The mucosal graft effectively restores the lip mucosa, especially in patients with large defects that cannot be covered by local flaps, such as advancement flaps. The mucosal graft with a hard palate has been reported.4 The authors have used the mucosa from the buccal side of the oral cavity as a mucosal graft. The characteristics of the buccal mucosa are more similar to those of the lip than the palatal mucosa. The donor site is closed primarily so that the procedure creates less pain and is simpler to manage postoperatively. Thus, the authors believe that the buccal mucosa graft is a good option for reconstruction of large defects of the lip mucosa. In some cases, reconstruction is difficult using a simple local flap such as an advancement flap, but the buccal mucosal graft is a good choice for mucosal lip reconstruction.
In this case, the lip reconstruction involved reconstruction of both the cutaneous and mucosal layers of the lip. The mental V–Y advancement flap is a useful reconstruction method for the cutaneous lower lip. In addition, it can restore lip volume without any difficulties. The buccal mucosa graft is also a good option for reconstruction of large defects of the lip mucosa.
1. Closmann JJ, Pogrel MA, Schmidt BL. Reconstruction of perioral defects following resection for oral squamous cell carcinoma.
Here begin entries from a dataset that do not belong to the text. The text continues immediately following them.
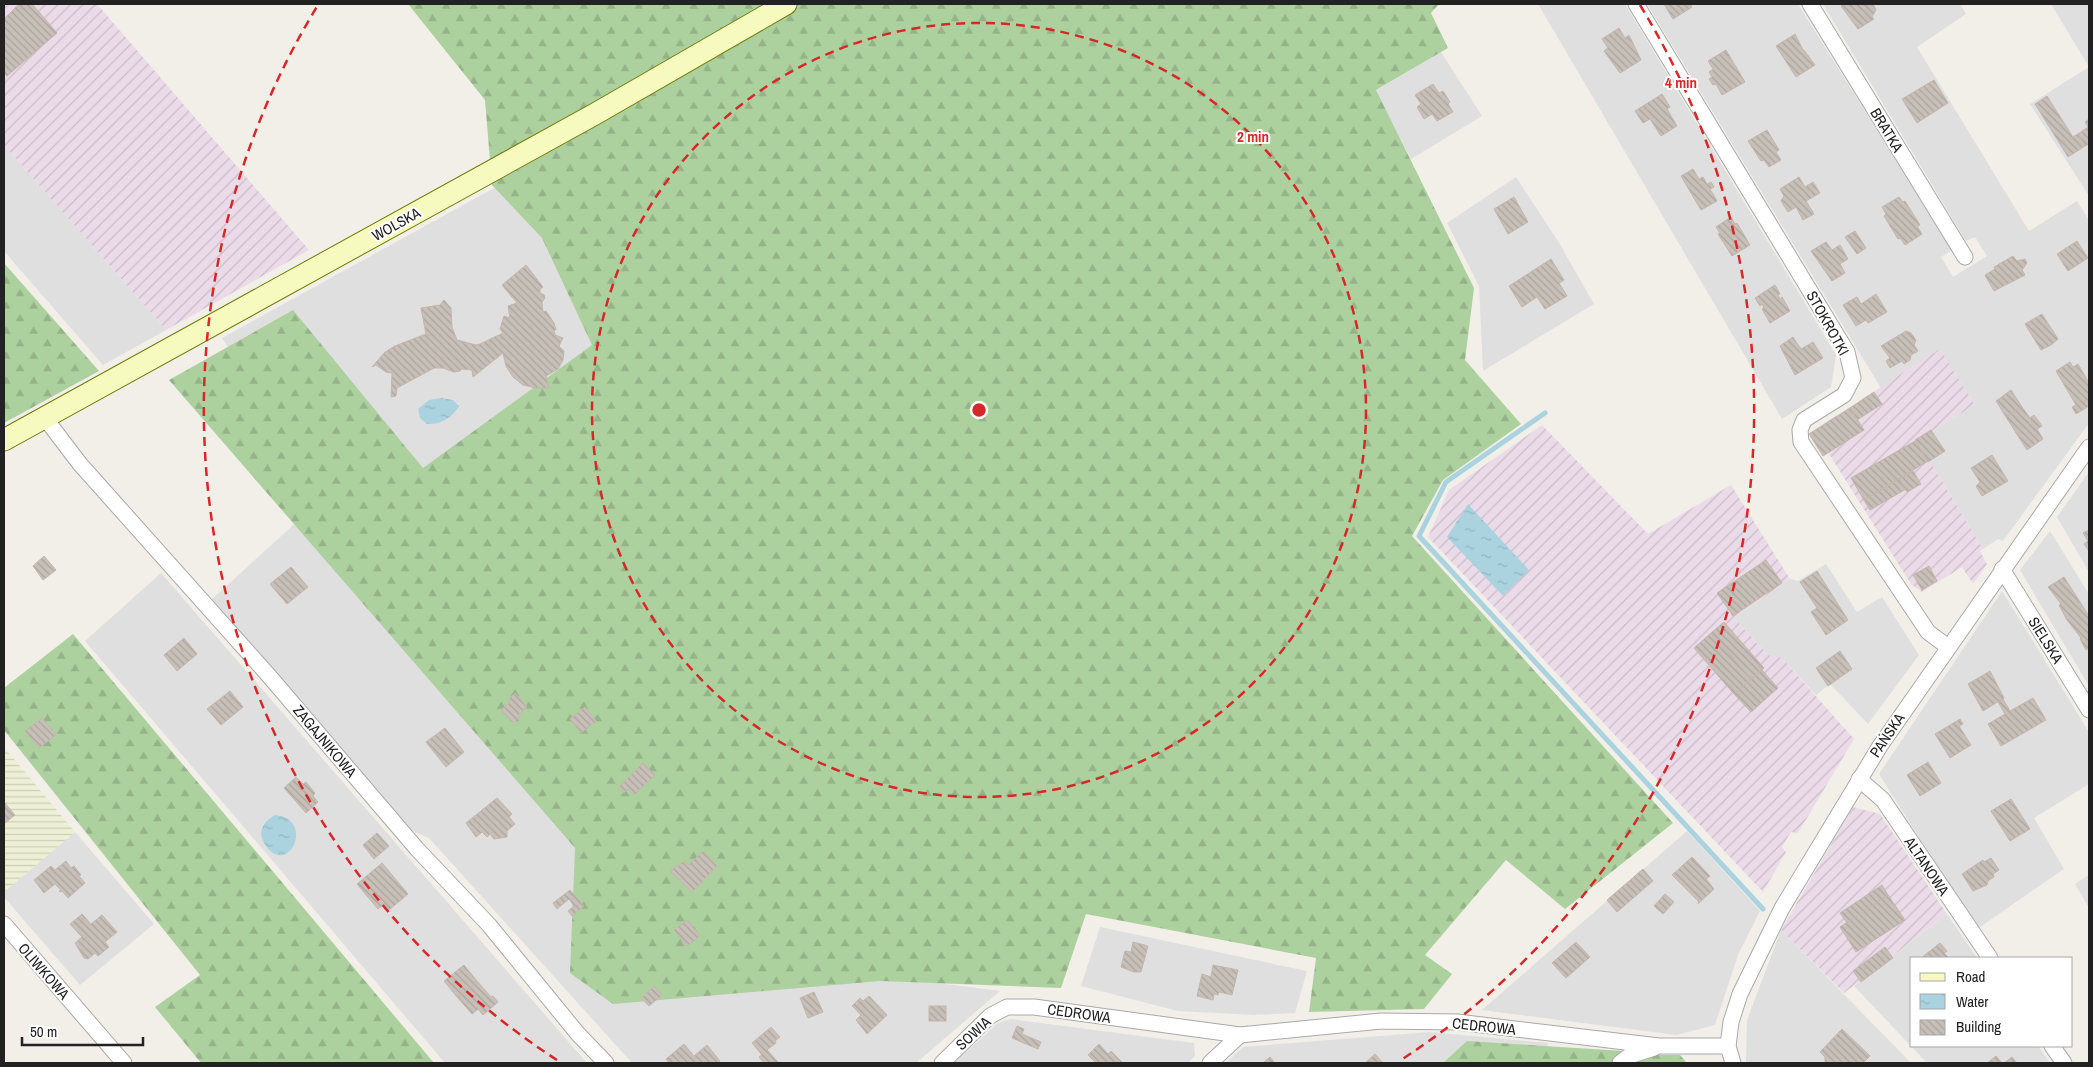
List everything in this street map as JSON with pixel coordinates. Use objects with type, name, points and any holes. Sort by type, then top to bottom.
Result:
[{"type":"street","name":"WOLSKA","points":[[4,440],[595,114],[786,4]]},
{"type":"street","name":"STOKROTKI","points":[[1636,4],[1848,352],[1853,378],[1844,395],[1804,420],[1800,430],[1801,442],[1928,632],[1948,647]]},
{"type":"street","name":"BRATKA","points":[[1810,4],[1965,257]]},
{"type":"street","name":"ZAGAJNIKOWA","points":[[45,418],[80,464],[270,676],[417,849],[490,925],[578,1034],[606,1063]]},
{"type":"street","name":"PAŃSKA","points":[[1728,1046],[1731,1022],[1740,994],[1759,952],[1782,908],[1859,779],[2002,569],[2089,447]]},
{"type":"street","name":"SIELSKA","points":[[2002,569],[2089,710]]},
{"type":"street","name":"ALTANOWA","points":[[1859,779],[1883,800],[1989,957]]},
{"type":"street","name":"OLIWKOWA","points":[[4,924],[124,1063]]},
{"type":"street","name":"CEDROWA","points":[[1006,1007],[1034,1007],[1240,1035],[1382,1021],[1457,1022],[1659,1046],[1728,1046]]},
{"type":"street","name":"SOWIA","points":[[942,1063],[990,1016],[1006,1007]]},
{"type":"street","points":[[1210,1063],[1240,1035]]},
{"type":"street","points":[[1620,1063],[1629,1056],[1659,1046]]},
{"type":"street","points":[[1728,1046],[1733,1063]]},
{"type":"street","points":[[2053,1047],[2064,1063]]},
{"type":"shaded area","points":[[4,4],[97,4],[309,250],[166,330],[4,145]]},
{"type":"shaded area","points":[[1538,4],[1625,4],[1836,355],[1831,387],[1782,419]]},
{"type":"shaded area","points":[[1647,4],[1798,4],[1952,250],[1941,257],[1953,277],[1987,256],[1975,237],[1966,241],[1823,4],[1960,4],[1966,14],[1917,47],[2029,231],[2077,201],[2089,220],[2089,423],[2003,541],[1998,539],[1983,549],[1917,440],[1975,405],[1940,350],[1881,388]]},
{"type":"shaded area","points":[[2051,4],[2089,4],[2089,67]]},
{"type":"shaded area","points":[[1441,52],[1482,116],[1411,159],[1375,91]]},
{"type":"shaded area","points":[[2089,67],[2089,196],[2030,104]]},
{"type":"shaded area","points":[[590,135],[868,974],[1000,991],[916,1063],[632,1063],[429,838],[410,830],[211,600],[323,498],[222,338]]},
{"type":"shaded area","points":[[4,145],[166,330],[103,365],[4,251]]},
{"type":"shaded area","points":[[1516,177],[1558,241],[1594,304],[1483,371],[1479,286],[1447,223]]},
{"type":"shaded area","points":[[1940,349],[1975,405],[1917,440],[1983,549],[1980,551],[1987,564],[1973,584],[1962,567],[1922,592],[1911,584],[1814,430]]},
{"type":"shaded area","points":[[1542,425],[1648,534],[1731,485],[1790,579],[1734,618],[1768,655],[1782,658],[1854,739],[1798,833],[1791,832],[1782,847],[1786,852],[1763,892],[1428,537],[1449,490]]},
{"type":"shaded area","points":[[2089,472],[2089,572],[2057,517]]},
{"type":"shaded area","points":[[2050,531],[2089,594],[2089,686],[2020,570]]},
{"type":"shaded area","points":[[1826,564],[1857,612],[1882,597],[1919,655],[1868,724],[1830,684],[1816,695],[1783,659],[1768,655],[1734,618],[1790,579],[1798,581]]},
{"type":"shaded area","points":[[161,573],[587,1063],[445,1063],[85,641]]},
{"type":"shaded area","points":[[2002,591],[2089,732],[2089,784],[2034,818],[2064,869],[1977,929],[1879,774]]},
{"type":"shaded area","points":[[1853,807],[1880,814],[1947,914],[1844,993],[1781,930]]},
{"type":"shaded area","points":[[1687,831],[1760,911],[1738,955],[1715,1025],[1676,1035],[1482,1010]]},
{"type":"shaded area","points":[[75,832],[154,924],[80,985],[4,897],[4,892]]},
{"type":"shaded area","points":[[2089,875],[2089,908],[2075,884]]},
{"type":"shaded area","points":[[1947,914],[1976,957],[1910,957],[1910,1045],[1854,986]]},
{"type":"shaded area","points":[[1100,927],[1307,971],[1295,1013],[1255,1015],[1178,1011],[1081,986]]},
{"type":"shaded area","points":[[1781,930],[1911,1063],[1746,1063],[1747,1020]]},
{"type":"shaded area","points":[[1011,1019],[1194,1043],[1195,1056],[1188,1063],[954,1063],[998,1023]]},
{"type":"shaded area","points":[[1430,1032],[1548,1043],[1545,1063],[1226,1063],[1243,1047]]},
{"type":"shaded area","points":[[1912,1047],[2039,1047],[2050,1063],[1927,1063]]},
{"type":"green space","points":[[408,4],[1439,4],[1431,13],[1448,48],[1376,90],[1474,288],[1465,360],[1521,424],[1443,480],[1412,536],[1673,823],[1565,909],[1506,860],[1425,955],[1452,974],[1424,1009],[1309,1012],[1316,958],[1086,914],[1061,988],[880,981],[613,1004],[570,973],[575,848],[169,380],[293,310],[423,468],[592,345],[542,238],[492,185],[485,100]]},
{"type":"green space","points":[[4,263],[99,371],[4,423]]},
{"type":"green space","points":[[73,634],[434,1063],[201,1063],[155,1007],[200,975],[4,730],[4,688]]},
{"type":"green space","points":[[4,747],[75,832],[4,892]]},
{"type":"green space","points":[[1467,1041],[1624,1051],[1611,1063],[1443,1063]]},
{"type":"green space","points":[[1652,1055],[1680,1055],[1687,1063],[1625,1063]]},
{"type":"water","points":[[441,398],[453,400],[459,406],[445,420],[427,424],[420,418],[418,409],[429,400]]},
{"type":"water","points":[[1468,504],[1529,570],[1503,596],[1447,537]]},
{"type":"water","points":[[275,815],[288,819],[294,826],[296,836],[294,845],[289,852],[281,855],[273,853],[264,843],[261,834],[265,823]]},
{"type":"building","points":[[19,4],[32,4],[57,33],[7,76],[4,73],[4,19]]},
{"type":"building","points":[[1664,4],[1690,4],[1692,7],[1673,19]]},
{"type":"building","points":[[1845,4],[1873,4],[1876,10],[1872,17],[1874,19],[1858,29],[1841,6]]},
{"type":"building","points":[[1619,28],[1625,38],[1629,35],[1641,60],[1620,73],[1604,51],[1608,48],[1602,39]]},
{"type":"building","points":[[1795,34],[1803,50],[1815,65],[1796,77],[1776,46]]},
{"type":"building","points":[[1726,50],[1745,82],[1722,95],[1716,84],[1713,85],[1709,79],[1712,77],[1709,72],[1713,69],[1708,61]]},
{"type":"building","points":[[1934,80],[1948,103],[1917,123],[1902,99]]},
{"type":"building","points":[[1433,84],[1439,93],[1443,91],[1450,102],[1448,104],[1453,112],[1437,121],[1432,114],[1424,119],[1417,107],[1421,104],[1415,95]]},
{"type":"building","points":[[1662,94],[1670,107],[1667,109],[1677,126],[1661,136],[1650,119],[1643,123],[1635,111]]},
{"type":"building","points":[[2047,96],[2073,137],[2060,144],[2035,104]]},
{"type":"building","points":[[2089,119],[2089,144],[2085,146],[2078,134],[2088,127],[2085,122]]},
{"type":"building","points":[[1767,130],[1779,150],[1776,152],[1781,160],[1769,167],[1764,160],[1761,161],[1748,141]]},
{"type":"building","points":[[2078,134],[2085,146],[2068,157],[2060,144]]},
{"type":"building","points":[[1693,169],[1699,179],[1703,177],[1707,184],[1711,182],[1714,187],[1710,189],[1717,201],[1701,210],[1681,176]]},
{"type":"building","points":[[1799,177],[1805,187],[1813,182],[1820,193],[1806,201],[1814,214],[1803,220],[1796,207],[1788,212],[1781,201],[1784,196],[1780,189]]},
{"type":"building","points":[[1514,197],[1528,222],[1508,234],[1494,209]]},
{"type":"building","points":[[1899,197],[1903,202],[1905,201],[1920,225],[1917,226],[1922,234],[1905,245],[1900,238],[1898,239],[1884,216],[1886,214],[1882,207]]},
{"type":"building","points":[[1731,217],[1735,224],[1737,223],[1750,245],[1732,256],[1718,234],[1720,233],[1716,227]]},
{"type":"building","points":[[1855,231],[1866,248],[1857,254],[1845,237]]},
{"type":"building","points":[[2077,241],[2088,258],[2068,271],[2057,254]]},
{"type":"building","points":[[1826,242],[1832,250],[1840,245],[1848,259],[1840,264],[1845,273],[1832,281],[1811,251]]},
{"type":"building","points":[[2013,256],[2017,261],[2025,259],[2027,263],[2022,270],[2025,275],[1994,291],[1985,275],[1995,269],[1994,267]]},
{"type":"building","points":[[1551,259],[1564,280],[1559,283],[1567,296],[1545,309],[1537,297],[1522,307],[1509,286]]},
{"type":"building","points":[[526,265],[543,287],[540,289],[540,293],[545,298],[542,302],[543,312],[546,311],[554,323],[555,335],[563,338],[559,346],[564,351],[563,360],[558,369],[546,376],[549,388],[523,385],[513,377],[506,366],[503,353],[473,377],[472,370],[461,369],[454,372],[443,368],[434,368],[397,388],[396,396],[391,397],[392,373],[386,372],[376,365],[372,367],[385,352],[426,334],[421,308],[440,305],[444,300],[451,308],[452,327],[457,340],[476,345],[480,344],[503,333],[500,329],[504,316],[510,318],[508,306],[517,303],[502,285]]},
{"type":"building","points":[[1775,285],[1780,294],[1778,295],[1780,299],[1782,297],[1790,311],[1770,323],[1762,309],[1764,308],[1762,304],[1760,306],[1755,298]]},
{"type":"building","points":[[1876,294],[1887,312],[1868,323],[1866,320],[1856,326],[1843,305],[1857,297],[1861,304]]},
{"type":"building","points":[[2042,314],[2058,339],[2041,350],[2025,324]]},
{"type":"building","points":[[1906,331],[1911,333],[1916,340],[1914,345],[1918,351],[1911,355],[1910,360],[1904,364],[1902,361],[1890,368],[1886,361],[1890,358],[1881,346]]},
{"type":"building","points":[[1793,337],[1801,349],[1813,342],[1823,358],[1795,375],[1780,346]]},
{"type":"building","points":[[2070,362],[2073,367],[2078,364],[2089,383],[2089,406],[2076,414],[2072,407],[2076,405],[2056,371]]},
{"type":"building","points":[[2011,390],[2022,407],[2006,417],[1996,401]]},
{"type":"building","points":[[1874,392],[1882,404],[1857,420],[1850,408]]},
{"type":"building","points":[[2022,407],[2030,418],[2034,415],[2042,426],[2037,429],[2043,439],[2027,450],[2006,417]]},
{"type":"building","points":[[1850,408],[1864,430],[1823,456],[1809,434]]},
{"type":"building","points":[[1931,430],[1945,451],[1928,462],[1915,440]]},
{"type":"building","points":[[1915,441],[1928,461],[1864,500],[1851,478]]},
{"type":"building","points":[[1992,455],[2008,481],[1982,496],[1976,486],[1980,482],[1971,468]]},
{"type":"building","points":[[1913,471],[1921,484],[1907,492],[1899,479]]},
{"type":"building","points":[[1899,479],[1906,489],[1870,510],[1864,500]]},
{"type":"building","points":[[2089,530],[2089,551],[2084,544],[2088,541],[2083,533]]},
{"type":"building","points":[[44,556],[56,570],[43,580],[33,566]]},
{"type":"building","points":[[1766,560],[1782,583],[1733,616],[1717,593]]},
{"type":"building","points":[[1929,566],[1937,581],[1922,590],[1913,575]]},
{"type":"building","points":[[291,567],[308,587],[287,604],[270,584]]},
{"type":"building","points":[[1817,571],[1848,620],[1826,635],[1811,612],[1817,608],[1800,582]]},
{"type":"building","points":[[2064,577],[2089,616],[2089,648],[2086,650],[2081,638],[2067,620],[2059,605],[2061,604],[2048,587]]},
{"type":"building","points":[[1724,622],[1764,668],[1751,679],[1711,633]]},
{"type":"building","points":[[1711,633],[1751,679],[1734,694],[1694,648]]},
{"type":"building","points":[[184,638],[197,654],[177,671],[164,655]]},
{"type":"building","points":[[1840,651],[1852,669],[1828,686],[1816,668]]},
{"type":"building","points":[[1762,670],[1778,688],[1751,712],[1734,694]]},
{"type":"building","points":[[1990,671],[2004,698],[1983,711],[1968,684]]},
{"type":"building","points":[[230,691],[243,707],[221,725],[207,709]]},
{"type":"building","points":[[515,693],[527,707],[518,715],[520,717],[513,723],[501,710],[510,702],[508,700]]},
{"type":"building","points":[[2033,698],[2046,720],[2001,746],[1988,724],[2005,714],[1998,702],[2003,699],[2010,711]]},
{"type":"building","points":[[585,707],[596,721],[581,733],[570,719]]},
{"type":"building","points":[[42,718],[56,735],[39,748],[25,731]]},
{"type":"building","points":[[1960,719],[1963,724],[1959,726],[1971,745],[1950,758],[1935,734]]},
{"type":"building","points":[[445,728],[464,752],[446,767],[426,742]]},
{"type":"building","points":[[1928,762],[1941,783],[1920,796],[1907,775]]},
{"type":"building","points":[[643,763],[655,775],[634,795],[628,789],[624,793],[619,787]]},
{"type":"building","points":[[296,777],[303,784],[306,782],[315,793],[313,796],[318,802],[306,813],[284,788]]},
{"type":"building","points":[[497,798],[512,814],[509,817],[515,824],[507,831],[507,837],[494,839],[490,834],[487,837],[482,832],[476,837],[466,823]]},
{"type":"building","points":[[2011,799],[2030,829],[2010,841],[1991,811]]},
{"type":"building","points":[[4,802],[15,815],[5,823],[4,821]]},
{"type":"building","points":[[377,833],[389,846],[374,859],[363,845]]},
{"type":"building","points":[[703,851],[717,866],[692,892],[670,871],[685,861],[689,865]]},
{"type":"building","points":[[1692,857],[1710,876],[1706,879],[1714,889],[1698,904],[1699,902],[1672,875]]},
{"type":"building","points":[[1991,858],[1999,870],[1993,874],[1994,877],[1988,881],[1987,885],[1973,891],[1962,874],[1983,860],[1984,862]]},
{"type":"building","points":[[66,861],[71,868],[74,866],[85,883],[68,898],[62,891],[59,891],[61,890],[55,884],[44,893],[34,880],[51,866],[55,870]]},
{"type":"building","points":[[382,863],[408,894],[389,910],[384,904],[378,909],[357,884]]},
{"type":"building","points":[[1643,869],[1653,881],[1617,912],[1607,900]]},
{"type":"building","points":[[1882,885],[1888,895],[1847,923],[1840,913]]},
{"type":"building","points":[[570,890],[584,906],[572,916],[568,911],[574,906],[569,899],[557,909],[553,903]]},
{"type":"building","points":[[1665,894],[1674,902],[1663,914],[1654,906]]},
{"type":"building","points":[[1888,895],[1905,920],[1856,952],[1840,927]]},
{"type":"building","points":[[82,914],[91,924],[102,915],[117,932],[105,942],[109,947],[98,956],[95,953],[88,959],[84,958],[75,943],[82,937],[70,924]]},
{"type":"building","points":[[687,920],[700,936],[687,946],[674,930]]},
{"type":"building","points":[[1133,942],[1148,946],[1141,972],[1134,972],[1121,967],[1125,951],[1131,952]]},
{"type":"building","points":[[1576,942],[1590,957],[1566,978],[1552,963]]},
{"type":"building","points":[[1940,943],[1947,951],[1944,953],[1948,957],[1922,957]]},
{"type":"building","points":[[1885,947],[1893,958],[1861,982],[1853,971]]},
{"type":"building","points":[[464,965],[477,981],[458,998],[444,981]]},
{"type":"building","points":[[1213,965],[1238,970],[1232,995],[1219,992],[1218,995],[1214,994],[1213,1000],[1197,996],[1202,974],[1211,977]]},
{"type":"building","points":[[477,981],[498,1002],[483,1015],[478,1009],[472,1014],[458,998]]},
{"type":"building","points":[[654,986],[662,995],[649,1006],[641,998]]},
{"type":"building","points":[[814,992],[823,1012],[808,1018],[800,998]]},
{"type":"building","points":[[869,996],[887,1015],[867,1034],[856,1020],[861,1015],[852,1006],[860,998],[863,1001]]},
{"type":"building","points":[[929,1006],[946,1006],[946,1021],[929,1021]]},
{"type":"building","points":[[1017,1026],[1024,1029],[1022,1034],[1041,1042],[1038,1049],[1012,1038]]},
{"type":"building","points":[[771,1027],[780,1037],[767,1050],[778,1062],[764,1063],[759,1057],[762,1055],[752,1043]]},
{"type":"building","points":[[1842,1029],[1870,1056],[1863,1063],[1825,1063],[1825,1057],[1820,1052]]},
{"type":"building","points":[[684,1044],[694,1056],[707,1045],[720,1061],[718,1063],[669,1063],[666,1059]]},
{"type":"building","points":[[1099,1044],[1108,1054],[1111,1051],[1123,1063],[1096,1063],[1088,1055]]},
{"type":"building","points":[[1375,1054],[1383,1063],[1365,1063]]},
{"type":"building","points":[[1996,1056],[2002,1063],[1987,1063]]},
{"type":"building","points":[[1270,1057],[1275,1063],[1263,1063]]},
{"type":"building","points":[[2012,1057],[2017,1063],[2004,1063]]},
{"type":"waterway","points":[[1545,413],[1446,482],[1419,536],[1763,909]]}]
J Oral Maxillofac Surg 2006;64:367–74.
2. Bayramicli M, Numanoglu A, Tezel E. The mental V-Y island advancement flap in functional lower lip reconstruction. Plastic Reconstr Surg 1997;100:1682–90.
3. Sand M, Altmeyer P, Bechara FG. Mucosal advancement flap versus primary closure after vermilionectomy of the lower lip. Dermatol Surg 2010;36:1987–92.
4. Ito R, Fujiwara M. Lower lip reconstruction with a hard palate mucoperiosteal graft. J Plast Reconstr Aesthet Surg 2009;62:e333–6.